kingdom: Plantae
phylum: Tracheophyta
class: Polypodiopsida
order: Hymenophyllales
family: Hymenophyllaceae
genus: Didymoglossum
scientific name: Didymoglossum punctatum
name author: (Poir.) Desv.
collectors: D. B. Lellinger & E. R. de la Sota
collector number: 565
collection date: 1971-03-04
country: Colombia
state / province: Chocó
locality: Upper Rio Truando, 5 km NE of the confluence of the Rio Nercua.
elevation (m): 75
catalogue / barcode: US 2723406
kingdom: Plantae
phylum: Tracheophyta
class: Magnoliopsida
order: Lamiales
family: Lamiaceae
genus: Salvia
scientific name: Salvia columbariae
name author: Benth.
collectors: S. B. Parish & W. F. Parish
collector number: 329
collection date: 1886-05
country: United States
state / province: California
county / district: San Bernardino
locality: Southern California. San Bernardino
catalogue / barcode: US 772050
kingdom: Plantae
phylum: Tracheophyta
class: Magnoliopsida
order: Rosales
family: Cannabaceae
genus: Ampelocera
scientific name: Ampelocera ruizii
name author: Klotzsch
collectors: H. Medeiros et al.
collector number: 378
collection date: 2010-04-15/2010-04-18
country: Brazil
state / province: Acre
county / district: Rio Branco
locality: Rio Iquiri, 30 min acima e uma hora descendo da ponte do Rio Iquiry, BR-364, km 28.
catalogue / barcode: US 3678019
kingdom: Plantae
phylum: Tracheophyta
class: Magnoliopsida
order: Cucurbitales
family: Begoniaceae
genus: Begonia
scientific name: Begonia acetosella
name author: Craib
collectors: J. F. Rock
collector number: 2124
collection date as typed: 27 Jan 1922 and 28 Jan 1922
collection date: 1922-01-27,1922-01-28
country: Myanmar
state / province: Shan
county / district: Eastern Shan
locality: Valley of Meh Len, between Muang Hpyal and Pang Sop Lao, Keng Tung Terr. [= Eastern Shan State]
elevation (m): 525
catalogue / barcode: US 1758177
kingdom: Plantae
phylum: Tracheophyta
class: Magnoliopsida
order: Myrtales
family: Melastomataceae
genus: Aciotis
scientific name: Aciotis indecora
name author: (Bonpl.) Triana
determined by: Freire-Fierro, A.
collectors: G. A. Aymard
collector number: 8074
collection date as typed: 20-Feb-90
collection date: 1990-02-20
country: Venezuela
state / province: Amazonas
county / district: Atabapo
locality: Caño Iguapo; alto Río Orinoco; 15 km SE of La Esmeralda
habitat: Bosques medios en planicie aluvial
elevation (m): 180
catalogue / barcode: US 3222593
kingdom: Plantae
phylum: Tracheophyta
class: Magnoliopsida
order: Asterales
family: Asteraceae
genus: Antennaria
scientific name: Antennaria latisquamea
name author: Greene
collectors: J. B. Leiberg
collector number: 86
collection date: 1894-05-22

● ● ● ●

TO DO => Retype the entire listing above line for line, keeping every field name, value, and punctuation mark unchanged.

THE OUTPUT =>
kingdom: Plantae
phylum: Tracheophyta
class: Polypodiopsida
order: Hymenophyllales
family: Hymenophyllaceae
genus: Didymoglossum
scientific name: Didymoglossum punctatum
name author: (Poir.) Desv.
collectors: D. B. Lellinger & E. R. de la Sota
collector number: 565
collection date: 1971-03-04
country: Colombia
state / province: Chocó
locality: Upper Rio Truando, 5 km NE of the confluence of the Rio Nercua.
elevation (m): 75
catalogue / barcode: US 2723406
kingdom: Plantae
phylum: Tracheophyta
class: Magnoliopsida
order: Lamiales
family: Lamiaceae
genus: Salvia
scientific name: Salvia columbariae
name author: Benth.
collectors: S. B. Parish & W. F. Parish
collector number: 329
collection date: 1886-05
country: United States
state / province: California
county / district: San Bernardino
locality: Southern California. San Bernardino
catalogue / barcode: US 772050
kingdom: Plantae
phylum: Tracheophyta
class: Magnoliopsida
order: Rosales
family: Cannabaceae
genus: Ampelocera
scientific name: Ampelocera ruizii
name author: Klotzsch
collectors: H. Medeiros et al.
collector number: 378
collection date: 2010-04-15/2010-04-18
country: Brazil
state / province: Acre
county / district: Rio Branco
locality: Rio Iquiri, 30 min acima e uma hora descendo da ponte do Rio Iquiry, BR-364, km 28.
catalogue / barcode: US 3678019
kingdom: Plantae
phylum: Tracheophyta
class: Magnoliopsida
order: Cucurbitales
family: Begoniaceae
genus: Begonia
scientific name: Begonia acetosella
name author: Craib
collectors: J. F. Rock
collector number: 2124
collection date as typed: 27 Jan 1922 and 28 Jan 1922
collection date: 1922-01-27,1922-01-28
country: Myanmar
state / province: Shan
county / district: Eastern Shan
locality: Valley of Meh Len, between Muang Hpyal and Pang Sop Lao, Keng Tung Terr. [= Eastern Shan State]
elevation (m): 525
catalogue / barcode: US 1758177
kingdom: Plantae
phylum: Tracheophyta
class: Magnoliopsida
order: Myrtales
family: Melastomataceae
genus: Aciotis
scientific name: Aciotis indecora
name author: (Bonpl.) Triana
determined by: Freire-Fierro, A.
collectors: G. A. Aymard
collector number: 8074
collection date as typed: 20-Feb-90
collection date: 1990-02-20
country: Venezuela
state / province: Amazonas
county / district: Atabapo
locality: Caño Iguapo; alto Río Orinoco; 15 km SE of La Esmeralda
habitat: Bosques medios en planicie aluvial
elevation (m): 180
catalogue / barcode: US 3222593
kingdom: Plantae
phylum: Tracheophyta
class: Magnoliopsida
order: Asterales
family: Asteraceae
genus: Antennaria
scientific name: Antennaria latisquamea
name author: Greene
collectors: J. B. Leiberg
collector number: 86
collection date: 1894-05-22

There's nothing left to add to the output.